[Start of section]

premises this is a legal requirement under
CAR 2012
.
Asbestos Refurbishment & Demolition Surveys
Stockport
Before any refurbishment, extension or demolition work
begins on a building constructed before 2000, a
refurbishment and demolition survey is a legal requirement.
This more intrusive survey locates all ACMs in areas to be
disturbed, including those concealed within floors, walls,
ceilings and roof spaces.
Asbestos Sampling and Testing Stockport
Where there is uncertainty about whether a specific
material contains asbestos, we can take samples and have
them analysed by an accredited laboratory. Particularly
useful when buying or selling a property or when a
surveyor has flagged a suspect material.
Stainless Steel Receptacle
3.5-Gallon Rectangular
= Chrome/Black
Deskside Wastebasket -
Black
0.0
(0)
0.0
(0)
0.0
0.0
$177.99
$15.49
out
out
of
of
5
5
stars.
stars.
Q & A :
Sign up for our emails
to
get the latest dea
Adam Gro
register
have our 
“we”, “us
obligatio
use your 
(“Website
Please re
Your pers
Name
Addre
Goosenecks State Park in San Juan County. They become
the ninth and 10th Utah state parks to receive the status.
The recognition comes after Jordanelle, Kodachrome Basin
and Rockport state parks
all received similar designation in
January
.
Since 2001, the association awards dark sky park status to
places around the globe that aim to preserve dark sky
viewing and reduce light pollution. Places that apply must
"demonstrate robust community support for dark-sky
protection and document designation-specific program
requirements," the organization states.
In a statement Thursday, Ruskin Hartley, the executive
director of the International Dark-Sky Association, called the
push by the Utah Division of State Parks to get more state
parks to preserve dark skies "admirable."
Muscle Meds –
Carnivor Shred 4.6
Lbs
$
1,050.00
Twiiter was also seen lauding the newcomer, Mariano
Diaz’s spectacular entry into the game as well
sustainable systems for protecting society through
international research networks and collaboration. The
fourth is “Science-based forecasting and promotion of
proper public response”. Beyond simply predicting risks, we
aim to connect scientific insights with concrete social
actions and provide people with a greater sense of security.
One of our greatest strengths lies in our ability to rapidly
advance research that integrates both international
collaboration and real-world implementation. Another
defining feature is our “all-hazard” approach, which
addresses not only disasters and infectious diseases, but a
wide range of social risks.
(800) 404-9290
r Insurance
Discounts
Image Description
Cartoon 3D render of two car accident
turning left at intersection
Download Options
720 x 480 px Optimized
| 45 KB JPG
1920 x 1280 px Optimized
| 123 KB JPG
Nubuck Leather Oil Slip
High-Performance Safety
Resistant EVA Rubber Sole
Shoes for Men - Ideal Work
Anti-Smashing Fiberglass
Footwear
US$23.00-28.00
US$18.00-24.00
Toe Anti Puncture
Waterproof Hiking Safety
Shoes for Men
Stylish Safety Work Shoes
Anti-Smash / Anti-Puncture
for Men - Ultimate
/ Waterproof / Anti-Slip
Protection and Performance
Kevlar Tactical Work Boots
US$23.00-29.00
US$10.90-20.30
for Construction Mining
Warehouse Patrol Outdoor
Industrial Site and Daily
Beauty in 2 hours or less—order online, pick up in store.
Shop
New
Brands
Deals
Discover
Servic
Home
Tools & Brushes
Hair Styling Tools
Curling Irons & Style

[End of section]

**Action item**
Set down all of the entries exactly, please.

**Your solution**
premises this is a legal requirement under
CAR 2012
.
Asbestos Refurbishment & Demolition Surveys
Stockport
Before any refurbishment, extension or demolition work
begins on a building constructed before 2000, a
refurbishment and demolition survey is a legal requirement.
This more intrusive survey locates all ACMs in areas to be
disturbed, including those concealed within floors, walls,
ceilings and roof spaces.
Asbestos Sampling and Testing Stockport
Where there is uncertainty about whether a specific
material contains asbestos, we can take samples and have
them analysed by an accredited laboratory. Particularly
useful when buying or selling a property or when a
surveyor has flagged a suspect material.
Stainless Steel Receptacle
3.5-Gallon Rectangular
= Chrome/Black
Deskside Wastebasket -
Black
0.0
(0)
0.0
(0)
0.0
0.0
$177.99
$15.49
out
out
of
of
5
5
stars.
stars.
Q & A :
Sign up for our emails
to
get the latest dea
Adam Gro
register
have our 
“we”, “us
obligatio
use your 
(“Website
Please re
Your pers
Name
Addre
Goosenecks State Park in San Juan County. They become
the ninth and 10th Utah state parks to receive the status.
The recognition comes after Jordanelle, Kodachrome Basin
and Rockport state parks
all received similar designation in
January
.
Since 2001, the association awards dark sky park status to
places around the globe that aim to preserve dark sky
viewing and reduce light pollution. Places that apply must
"demonstrate robust community support for dark-sky
protection and document designation-specific program
requirements," the organization states.
In a statement Thursday, Ruskin Hartley, the executive
director of the International Dark-Sky Association, called the
push by the Utah Division of State Parks to get more state
parks to preserve dark skies "admirable."
Muscle Meds –
Carnivor Shred 4.6
Lbs
$
1,050.00
Twiiter was also seen lauding the newcomer, Mariano
Diaz’s spectacular entry into the game as well
sustainable systems for protecting society through
international research networks and collaboration. The
fourth is “Science-based forecasting and promotion of
proper public response”. Beyond simply predicting risks, we
aim to connect scientific insights with concrete social
actions and provide people with a greater sense of security.
One of our greatest strengths lies in our ability to rapidly
advance research that integrates both international
collaboration and real-world implementation. Another
defining feature is our “all-hazard” approach, which
addresses not only disasters and infectious diseases, but a
wide range of social risks.
(800) 404-9290
r Insurance
Discounts
Image Description
Cartoon 3D render of two car accident
turning left at intersection
Download Options
720 x 480 px Optimized
| 45 KB JPG
1920 x 1280 px Optimized
| 123 KB JPG
Nubuck Leather Oil Slip
High-Performance Safety
Resistant EVA Rubber Sole
Shoes for Men - Ideal Work
Anti-Smashing Fiberglass
Footwear
US$23.00-28.00
US$18.00-24.00
Toe Anti Puncture
Waterproof Hiking Safety
Shoes for Men
Stylish Safety Work Shoes
Anti-Smash / Anti-Puncture
for Men - Ultimate
/ Waterproof / Anti-Slip
Protection and Performance
Kevlar Tactical Work Boots
US$23.00-29.00
US$10.90-20.30
for Construction Mining
Warehouse Patrol Outdoor
Industrial Site and Daily
Beauty in 2 hours or less—order online, pick up in store.
Shop
New
Brands
Deals
Discover
Servic
Home
Tools & Brushes
Hair Styling Tools
Curling Irons & Style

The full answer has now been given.